Published on March 2, 2026

A Devex article published on February 25 highlights urgent gaps in global pandemic readiness despite unprecedented scientific progress.

 

By: Mona Nemer (Chair, International Pandemic Preparedness Secretariat),
Yazdan Yazdanpanah (Director, ANRS Emerging Infectious Diseases Agency),
Rebecca F. Grais (Executive Director, Pasteur Network).

Six years after COVID‑19, innovation has accelerated: sequencing is faster, AI is reshaping biomedical science, and the WHO Pandemic Agreement has created a long-awaited multilateral framework. Yet the world still cannot ensure equitable access to diagnostics, therapeutics, and vaccines within the first 100 days of a new pandemic threat — the core ambition of the 100 Days Mission (100DM).

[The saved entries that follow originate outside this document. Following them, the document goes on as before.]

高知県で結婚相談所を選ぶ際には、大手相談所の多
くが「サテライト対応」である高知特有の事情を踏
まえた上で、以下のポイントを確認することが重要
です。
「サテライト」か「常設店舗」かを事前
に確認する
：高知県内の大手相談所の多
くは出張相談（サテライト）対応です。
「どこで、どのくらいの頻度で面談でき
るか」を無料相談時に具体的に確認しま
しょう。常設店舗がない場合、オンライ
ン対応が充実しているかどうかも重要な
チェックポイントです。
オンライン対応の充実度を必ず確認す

Outbreaks across 2025 — mpox, H5N1, chikungunya, Ebola, Rift Valley fever, measles, whooping cough — exposed the same vulnerabilities: delayed detection, slow deployment of countermeasures, and limited access for low‑ and middle‑income countries. Even where tools exist, such as mpox vaccines and diagnostics, endemic countries faced significant delays, and point‑of‑care tests still do not exist. Availability without access remains a fatal gap.

🏛️Five priorities for a safer world

  • Operationalize equitable access systems worldwide : turning scientific tools into deployable solutions ready for the places that need them most.
  • Embed One Health approaches : integrating human, animal, plant, and environmental surveillance into preparedness strategies. 
  • Strengthen biosecurity governance : including safeguards against misuse of AI for harmful pathogen design.
  • Integrate diagnostics, therapeutics, and vaccines : ending siloed R&D, manufacturing, and regulatory pathways by connecting them within a single operational ecosystem. 
  • Secure sustained, predictable financing : ensuring manufacturing capacity, regulatory cooperation, and access mechanisms are fully functional before the next crisis begins.

    Financing remains the Achilles heel. Preparedness is often deprioritized in peacetime, yet underinvestment now guarantees far higher costs later. New blended finance models and stronger domestic contributions are required to prevent fragmentation and duplication across the global PPPR (Pandemic Prevention, Preparedness, and Response) ecosystem.

🗣️“Do we have the mechanisms in place to guarantee rapid access to the diagnostics, treatments, and vaccines that will make the difference?”

🗣️“The ambition of the 100 Days Mission can shift from aspiration to reality if global leadership acts now.”

🌍2026: A turning point for global action

France’s G7 presidency and the 2026 UN High-Level Meeting on PPPR offer major opportunities to embed the 100DM into the global health architecture. The One Health Summit and the Africa Forward Summit (co‑hosted by France and Kenya) further position France to catalyze progress. Early initiatives such as the BE READY European partnership begin outlining what a stronger, more coordinated regional contribution could look like — but major gaps remain, including slow regulatory harmonization and a depleted therapeutics pipeline.